SecurityWorldMarket

28/12/2015

Surveillance storage problem solved for Calgary police

San Jose, Ca (USA)

Faced with managing content for a new body-camera programme, the Calgary Police Service braced for a massive influx of new surveillance video. The department found a creative solution that leveraged their existing Quantum LTO library that was just being used for backup. By adding Stornext Scale-out Storage, they were able to partition their library and add automated tiering for a high-capacity, economical, and highly scalable surveillance solution—all at half the price of expanding their existing disk only solution.

When the IT department of the Calgary Police Service learned about a new programme for body-worn video cameras—that would start with 50 cameras and then grow to over 1,500—it realised its current storage system wouldn’t be able to keep up. The new cameras generated 2.3 gigabytes per hour, or 18.4 gigabytes per shift, meaning the IT team would need to build a new solution to handle the almost one petabyte of video content the department would soon be managing.

The IT team discovered it could meet the new needs and keep costs low by expanding an existing resource and adding auto-tiering software. “One of the coolest things about this project is that it let us expand an existing resource rather than having to start from scratch,” explains Corey Dunn, Technical Services Manager, Calgary Police Service.

The Calgary Police Service upgraded to an enterprise Scalar i6000 library and partitioned it to support multiple applications. One virtual library holds the department’s backups—the second is a video archive.  They selected Quantum Stornext software for archiving because it manages large video files and large numbers of files. It automatically moves data between different storage tiers for extremely high capacity at very low cost. And it creates multiple copies for protection.

“Surveillance data must be kept under our direct control … and it must be protected,” explains Dunn. “But most of it will never be looked at again. So it does not make any sense at all to keep it on live disk. With Stornext, we don’t have to. It lets us use our existing resource, our library, to store all that data at a cost that was far, far lower than any disk-only solution we saw.”

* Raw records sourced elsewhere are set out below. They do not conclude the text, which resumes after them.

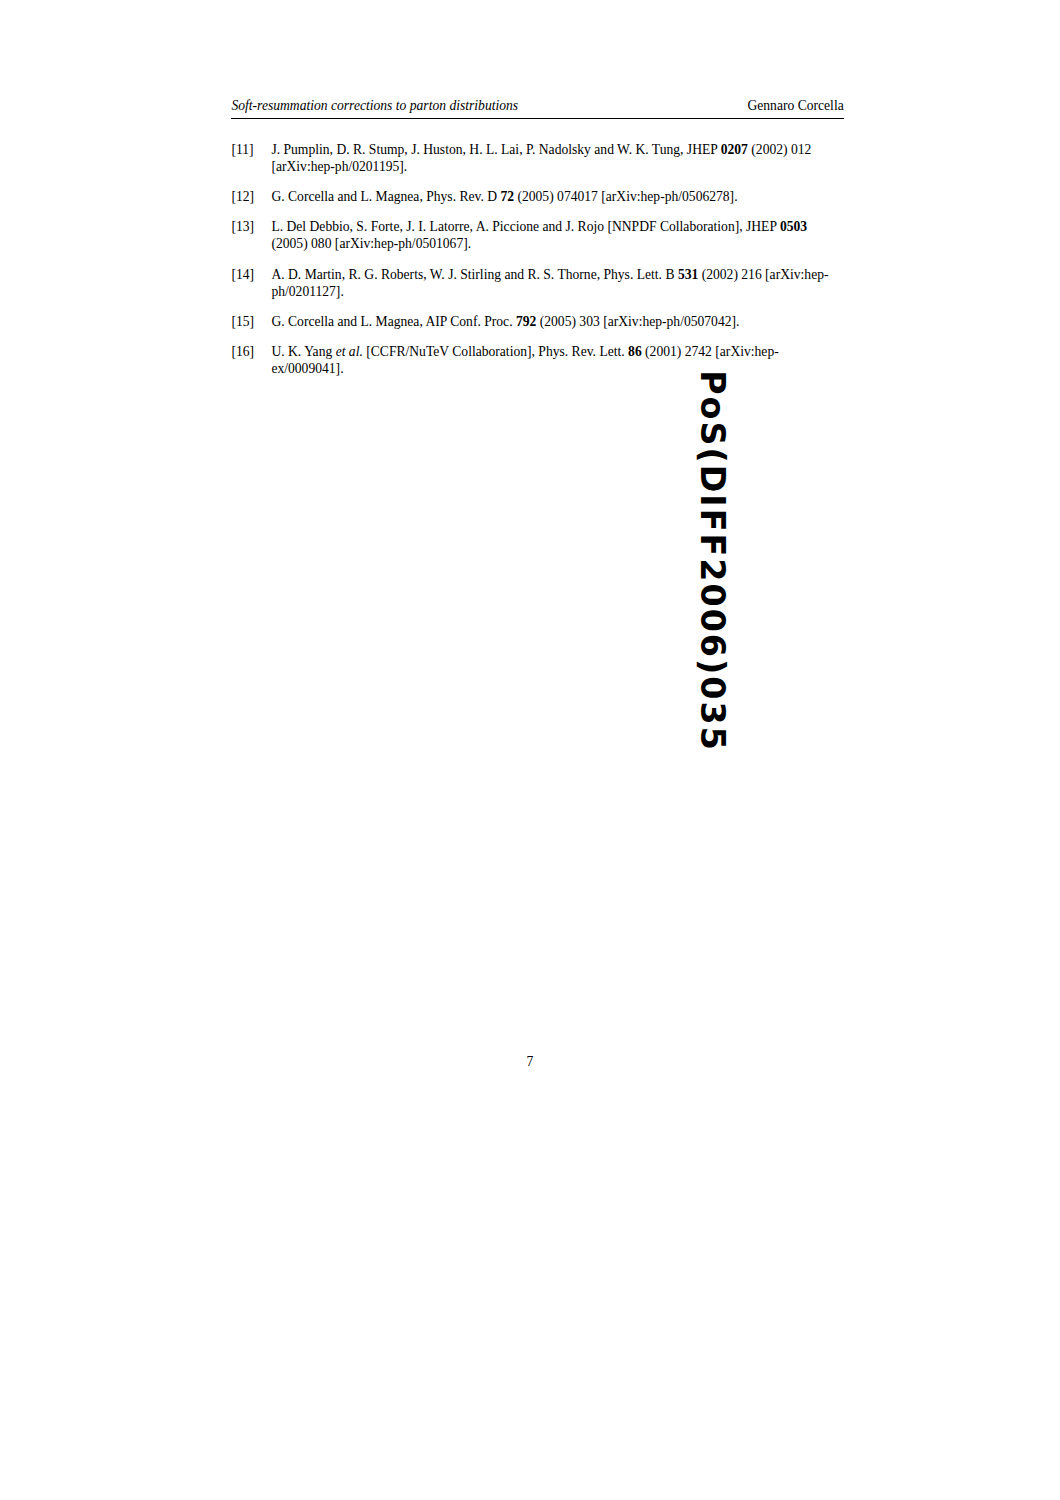Soft-resummation corrections to parton distributions Gennaro Corcella
[11] J. Pumplin, D. R. Stump, J. Huston, H. L. Lai, P. Nadolsky and W. K. Tung, JHEP 0207 (2002) 012 [arXiv:hep-ph/0201195].
[12] G. Corcella and L. Magnea, Phys. Rev. D 72 (2005) 074017 [arXiv:hep-ph/0506278].
[13] L. Del Debbio, S. Forte, J. I. Latorre, A. Piccione and J. Rojo [NNPDF Collaboration], JHEP 0503 (2005) 080 [arXiv:hep-ph/0501067].
[14] A. D. Martin, R. G. Roberts, W. J. Stirling and R. S. Thorne, Phys. Lett. B 531 (2002) 216 [arXiv:hep-ph/0201127].
[15] G. Corcella and L. Magnea, AIP Conf. Proc. 792 (2005) 303 [arXiv:hep-ph/0507042].
[16] U. K. Yang et al. [CCFR/NuTeV Collaboration], Phys. Rev. Lett. 86 (2001) 2742 [arXiv:hep-ex/0009041].
PoS(DIFF2006)035
7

All the body-camera video is ingested directly into a Stornext environment, landing on Quantum high-performance disk where it’s kept for 30 days. In the background, Stornext automatically creates two copies of the files on tape. One stays in the library archive. The second is moved off-site.

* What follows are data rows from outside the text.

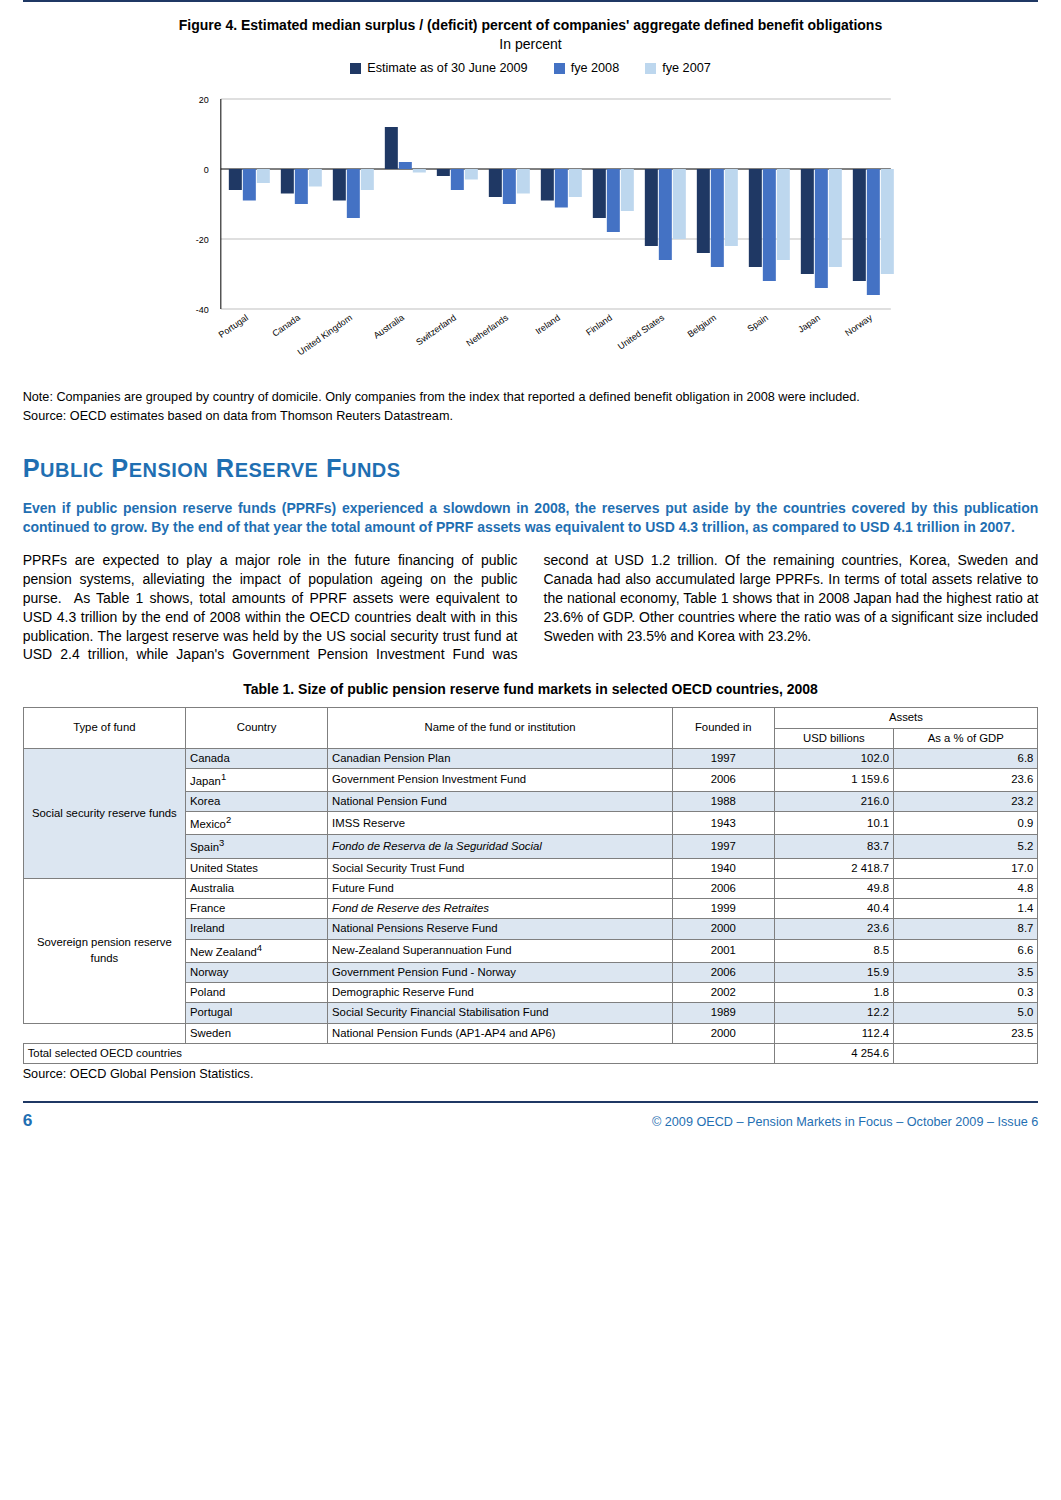Figure 4. Estimated median surplus / (deficit) percent of companies' aggregate defined benefit obligations
In percent
Estimate as of 30 June 2009 fye 2008 fye 2007
20 0 -20 -40 Portugal Canada United Kingdom Australia Switzerland Netherlands Ireland Finland United States Belgium Spain Japan Norway
Note: Companies are grouped by country of domicile. Only companies from the index that reported a defined benefit obligation in 2008 were included.
Source: OECD estimates based on data from Thomson Reuters Datastream.
PUBLIC PENSION RESERVE FUNDS
Even if public pension reserve funds (PPRFs) experienced a slowdown in 2008, the reserves put aside by the countries covered by this publication continued to grow. By the end of that year the total amount of PPRF assets was equivalent to USD 4.3 trillion, as compared to USD 4.1 trillion in 2007.
PPRFs are expected to play a major role in the future financing of public pension systems, alleviating the impact of population ageing on the public purse. As Table 1 shows, total amounts of PPRF assets were equivalent to USD 4.3 trillion by the end of 2008 within the OECD countries dealt with in this publication. The largest reserve was held by the US social security trust fund at USD 2.4 trillion, while Japan's Government Pension Investment Fund was second at USD 1.2 trillion. Of the remaining countries, Korea, Sweden and Canada had also accumulated large PPRFs. In terms of total assets relative to the national economy, Table 1 shows that in 2008 Japan had the highest ratio at 23.6% of GDP. Other countries where the ratio was of a significant size included Sweden with 23.5% and Korea with 23.2%.
Table 1. Size of public pension reserve fund markets in selected OECD countries, 2008
| Type of fund | Country | Name of the fund or institution | Founded in | Assets |
| --- | --- | --- | --- | --- |
| USD billions | As a % of GDP |
| Social security reserve funds | Canada | Canadian Pension Plan | 1997 | 102.0 | 6.8 |
| Japan 1 | Government Pension Investment Fund | 2006 | 1 159.6 | 23.6 |
| Korea | National Pension Fund | 1988 | 216.0 | 23.2 |
| Mexico 2 | IMSS Reserve | 1943 | 10.1 | 0.9 |
| Spain 3 | Fondo de Reserva de la Seguridad Social | 1997 | 83.7 | 5.2 |
| United States | Social Security Trust Fund | 1940 | 2 418.7 | 17.0 |
| Sovereign pension reserve funds | Australia | Future Fund | 2006 | 49.8 | 4.8 |
| France | Fond de Reserve des Retraites | 1999 | 40.4 | 1.4 |
| Ireland | National Pensions Reserve Fund | 2000 | 23.6 | 8.7 |
| New Zealand 4 | New-Zealand Superannuation Fund | 2001 | 8.5 | 6.6 |
| Norway | Government Pension Fund - Norway | 2006 | 15.9 | 3.5 |
| Poland | Demographic Reserve Fund | 2002 | 1.8 | 0.3 |
| Portugal | Social Security Financial Stabilisation Fund | 1989 | 12.2 | 5.0 |
| | Sweden | National Pension Funds (AP1-AP4 and AP6) | 2000 | 112.4 | 23.5 |
| Total selected OECD countries | 4 254.6 | |
Source: OECD Global Pension Statistics.
6
© 2009 OECD – Pension Markets in Focus – October 2009 – Issue 6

Stornext allows users to view any files through a single, file-system interface, whether they are on disk or tape, and it will allow the department to manage nearly a petabyte of data with only 240Tb of disk.

“Stornext’s ability to let us use a small amount of disk …was just what we needed to keep this project’s costs under control. It also gives us protection and long-term retention, something that was a real headache with disk-only systems.”

The new system has proven to be only half the cost of a disk-only approach.  Other advantages include tape archives for long-term security and accessibility, and the Scalar i6000 scales easily using capacity-on-demand, and it can be partitioned to support multiple applications. Optional dual robotics provide redundancy and keep performance high. Military-grade tape encryption and key management provide security. And its Extended Data Life Management proactively ensures that data is readable.

“We know that the recording technology will change and that we need to avoid being locked into one vendor,” says Dunn. “Because it provides a file-system interface, Stornext will work with many different camera systems—that gives us a choice.”